Home‎ > ‎

Generate Test Data Quickly In Two Easy Steps

posted May 7, 2015, 12:19 PM by Chris Adams   [ updated May 17, 2015, 11:54 AM ]

If you've paid for a testing tool, or have something like Visual Studio Premium, you can quickly generate data that's appropriate to the schema of your database.

If not, and you want to do it quickly and for free, here's a simple two-step way to generate a sample set of highly customised test data, of say, 1,000 to 100,000 rows, to run through your small database or your excel/google workbook system. It obviously depends on your requirements, but a quick sample based on some customised functions could probably be generated in 15 to 30 minutes, using the following two step approach:

1. Create Dummy Data

  • First, obviously decide what columns, or fields, you require. For each column decide on what kind of data generation plan you need. For example, a domain of addresses, or perhaps a list generated by weighted probability. In the test harness, perhaps the column needs to be generated by a calculation.

  • Use an online data generator, such as Mockaroo. Mockaroo is quite good and provides the ability to generate such data types and fields as Booleans, Functions, URLs, Normal Distributions, Geo Coordinates, and JSON data arrays, as well as typical fields such as Names, Addresses, and Emails. It also allows you to generate blanks. If you can't find a field type that matches your domain or needs, don't worry, we can most likely fix that in a spreadsheet, and I'll show you a solution to that shortly. For now, you can just type in the field name and choose Blank.

  • Choose the number of rows, generate the data, and then save it in your preferred format. If the above is sufficient for dummy data for your database, you could choose the SQL option, or even the CSV option and then import it straight into your database table/s. For the purposes of this, we'll sidestep that step and save 1,000 rows of data as 'Excel' so that we can add some more fancy test data.


2. Add Custom Fields

After opening the file in Excel, we now address the issue of Fields that were missing the type you wanted. Now we can get creative with Excel. For example, say we want to generate a currency code, but where most of the currencies are in GBP. I guess its possible to do this in Mockaroo, but I haven't worked out how, and besides, there may be other more complex functions that Mockaroo couldn't handle.

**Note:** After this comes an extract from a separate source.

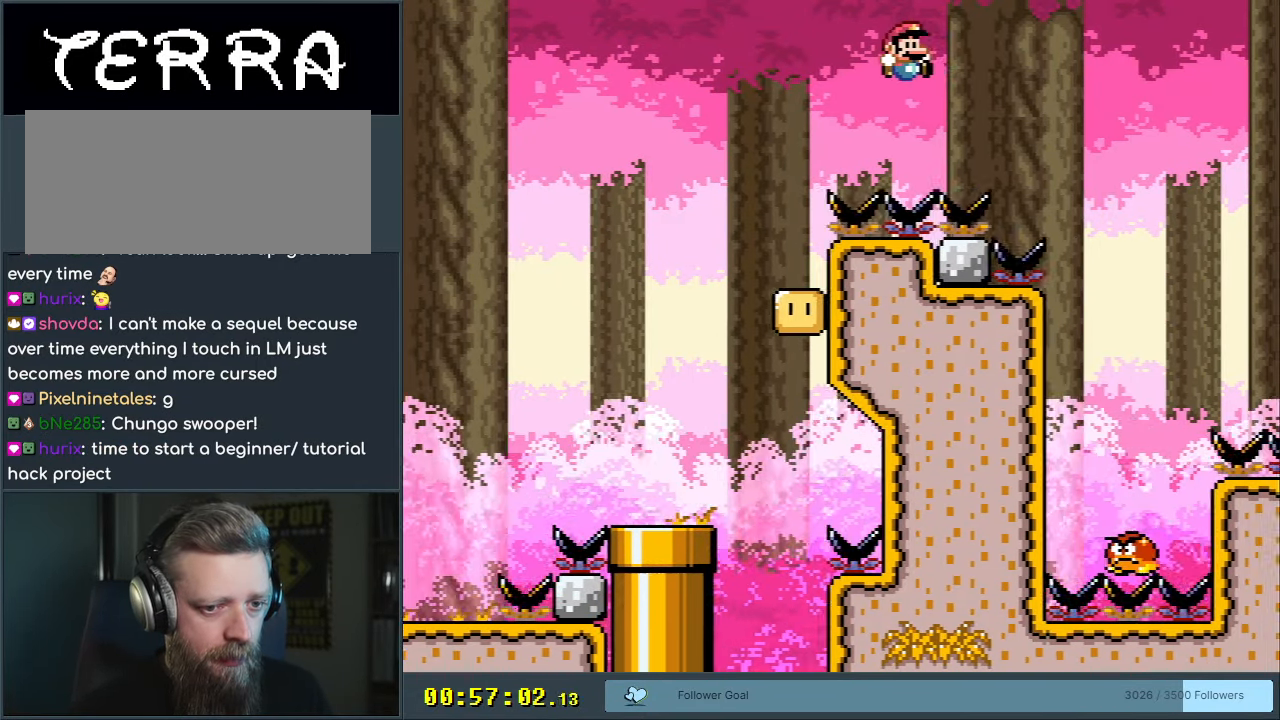
{"buttons": ["B", "Y", "DPAD_LEFT"], "events": [[250, "DPAD_RIGHT", "up"], [350, "DPAD_LEFT", "down"]]}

Instead, we can use Excel to generate a function such as this:


If that's confusing to you, then lets back up and explain the recipe, because this is a useful formula.

The MATCH & RAND Component


First, the RAND() function generates a random number between 0 and 1. This can obviously be used to generate random percentages between 0% to 100% (because 0.10 = 10%, 0.20 = 20% etc). This will be used to generate the probabilities for our Currency Code being called.

Second, the MATCH function matches the Random Number to a number in the list between curly braces. Note the MATCH function has 1 as the last argument. This last argument is for the Type, and 1 means it will perform a match on the next lowest value (normally the last argument is set to 0, which means perform an exact match).

Hence, a random value of 0 to 0.89 would match the lowest figure of 0% (ie. the 1st item in the list). And random values of 0.90 and 0.91 would match 90% (which is the 2nd item in the list).

If I were to replace RAND() with 0.58 (or 58%), this would match the first number on the lower side, or 0% in this case. Thus, the MATCH function would return 1.

If I were to replace RAND() with 0.97, this would match the 0.95 which is the fourth-placed element of the array in which to match. Thus the MATCH function would return 4.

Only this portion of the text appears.